(Extracted data)

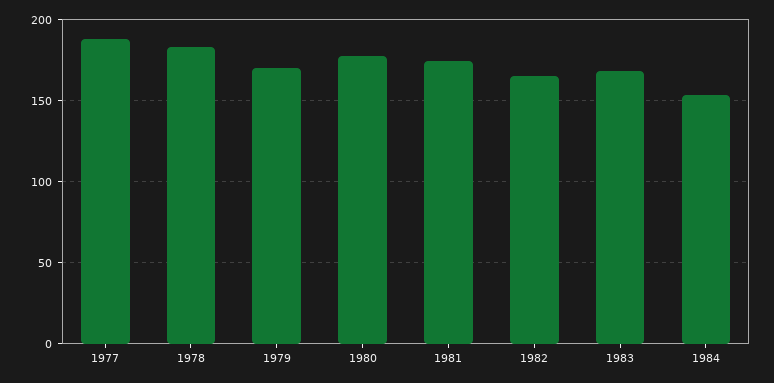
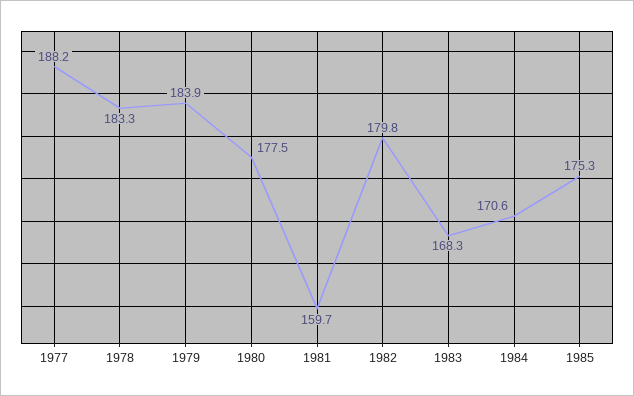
  {
    "1977": 188.2,
    "1978": 183.3,
-   "1979": 170,
+   "1979": 183.9,
    "1980": 177.5,
-   "1981": 175,
+   "1981": 159.7,
-   "1982": 165,
+   "1982": 179.8,
    "1983": 168.3,
-   "1984": 155
+   "1984": 170.6,
+   "1985": 175.3
  }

(End Extracted data)

◆ Activity
Transcribe all the data word for word; the images stay out.

◆ Answer space
  {
    "1977": 188.2,
    "1978": 183.3,
-   "1979": 170,
+   "1979": 183.9,
    "1980": 177.5,
-   "1981": 175,
+   "1981": 159.7,
-   "1982": 165,
+   "1982": 179.8,
    "1983": 168.3,
-   "1984": 155
+   "1984": 170.6,
+   "1985": 175.3
  }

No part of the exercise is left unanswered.